せりの産地、宮城県名取市を訪ねました。
- sakesobataji
- 2019年1月17日
- 読了時間: 3分

毎度お馴染みの冬の名物となりました「せり鍋」。
沢山のお客様に召し上がって頂いておりまして高い評価を頂いております。
有難うございます。

写真1 せり鍋2人前
当店ではせり鍋の御予約を頂くごとに東京都中央卸売市場葛西市場にあるお付き合いしている青果仲卸業者さんに発注します。
それなりに大きな市場ですので何でもいくらでもある、或いは揃うと思いがちですが使用しているこの根付きの高品位のせりは結構シビアでちゃんと事前発注しておかないとその場では揃いません。と言うか在りません。それだけ流通量は知れた量と言うことなのでしょうか。
そんなせりの産地に興味を抱きはじめました。
実際私の経験上、せりの栽培風景は見た事ありませんので大変興味深く訪れました。
どこへ行くにも車派の私は今回も当然マイカーで出動。片道およそ340キロ程の弾丸日帰りドライブです。
朝の5時に出発し途中のサービスエリアで休憩したりで名取に着いたのが11時頃。ちょうど良い感じのロングドライブです。
常磐道の途中の原発事故避難区域を通過する際目にした廃墟となった集落などの光景に改めて心痛めた道中でもありました。

写真2 JR東北本線名取駅
本来、土曜日に出向く予定でしたが都合により日曜日になった為現地農協はお休みで誰もいません。もっとも最初からアポ無しでの訪問でしたので開いていれば広報担当の方にでも聞いてみようかな位に思っていました。
全国で出荷量トップクラスの産地なのだから街のそこここでせりが栽培されているだろうからちょっと車を走らせれば直ぐに見つかると高を括っておりました…
が、しかし…市内のどこにもせりらしき農耕地は見つかりません。目にするのは収穫の終えた乾いた田んぼばかり。
流石にちょっと調べようと言う事でスマホで色んなキーワードで検索。
そこで見つかったのが「せり集荷所」
とりあえずそこを目指します。

写真3 せりの集荷所
日曜日なのでやはり誰もいません。
建屋の裏手を見るとそこには緑が青々と美しいせり畑(田)が!!

写真4 青々と育って収穫間近のせり
宅地の一角に忽然と現れたせり田! 感動しました! 凄いキレイ!!


写真5,6 まだ生い茂る前のせりと収穫直前のせり
そして驚いたのがまるで水草か?と思うほどの深い水の中で栽培されていて上の葉っぱだけがひょっこり水から顔を出しているのです。
水耕栽培とは頭では理解していたもののあんなに深い水の中にどっぷり浸かっていたとは知りませんでした。
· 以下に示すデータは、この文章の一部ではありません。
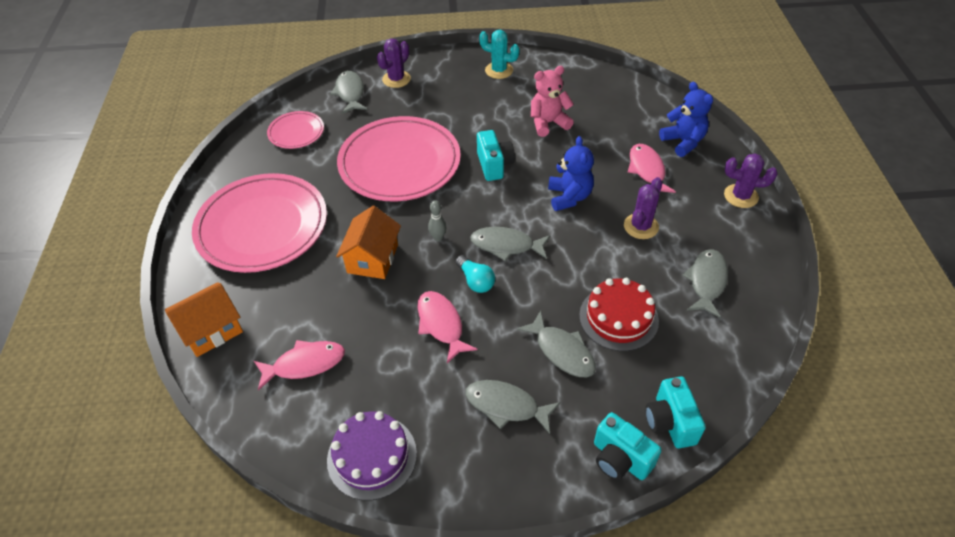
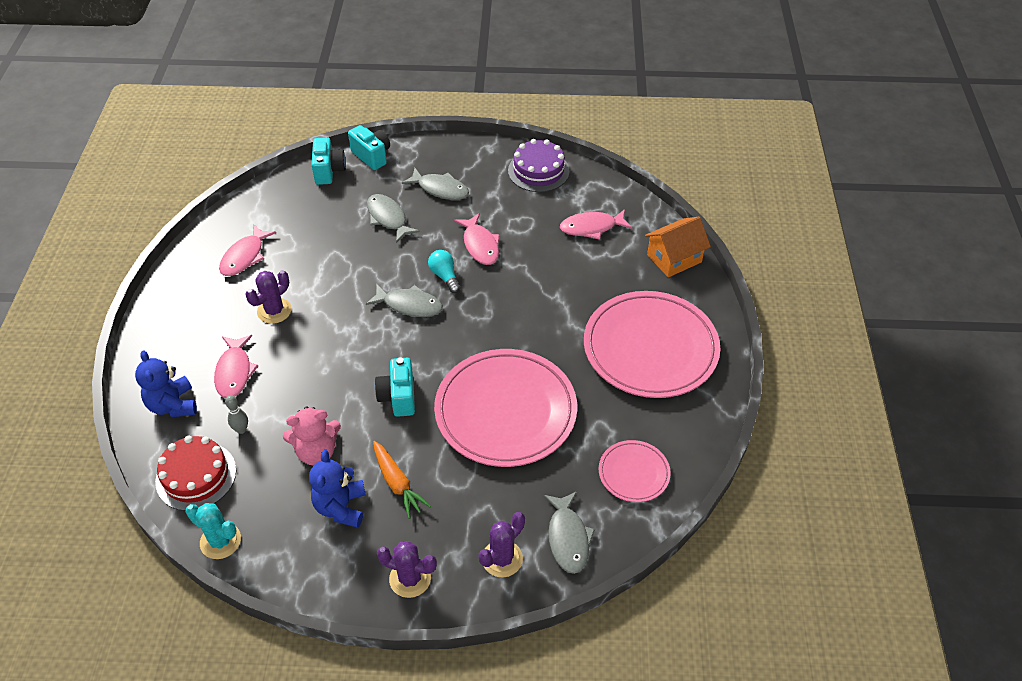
camera: 175 degrees left, 0 degrees up
(372, 259) = (537, 305): orange house -> none
(438, 238) = (473, 319): grey bowling pin -> grey bowling pin (241, 429)
(479, 110) = (397, 483): none -> orange carrot
(499, 70) = (352, 559): turquoise cactus -> turquoise cactus (220, 541)
(569, 197) = (330, 349): blue teddy bear -> blue teddy bear (341, 507)
(618, 318) = (333, 236): red cake -> red cake (196, 476)
(706, 282) = (244, 256): grey fish -> pink fish
(741, 196) = (157, 332): purple cactus -> purple cactus (410, 578)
写真7 流水でせりを洗浄している写真8 積立で根が真っ白!写真9 ぎっしり密度で育っています
そして運良く栽培農家の方が収穫後の水洗いをされていました。
腰下まで水に浸かりせりの土を丁寧に何度も何度も洗っています。
摘みたてのせりの根っこは東京ではなかなかお目にかかれない程の真っ白さです。
都内に運ばれるときはどうしても多少は褐色かかってしまいます。
色々とお話を伺いたかったのですがお忙しそうでしたのでご挨拶程度しか会話出来ずでしたが
洗浄作業を間近で見学出来たのはラッキーでした。

写真10 水に建てたハウス。雪対策としてハウスでも並行して育てている。
この視察で一番の驚きはせり農家は意外にも小規模で行われている事。
全国トップクラスの出荷を誇る名取と言えども思っていた規模よりも凄く小さいのだと。
昨シーズン、大雪が降って出荷が止まり焦った事もありましたがなるほど納得です。
また後継者は育っているのだろうか、廃業が相次がないのだろうか、将来出荷量は減る事ないのだろうかなど不安に思うところもありました。
そんな有難い貴重なせりだという認識を新たにシーズン終わるおおよそ2月いっぱいまで
皆さんに美味しく召し上がっていただけるよう励みます。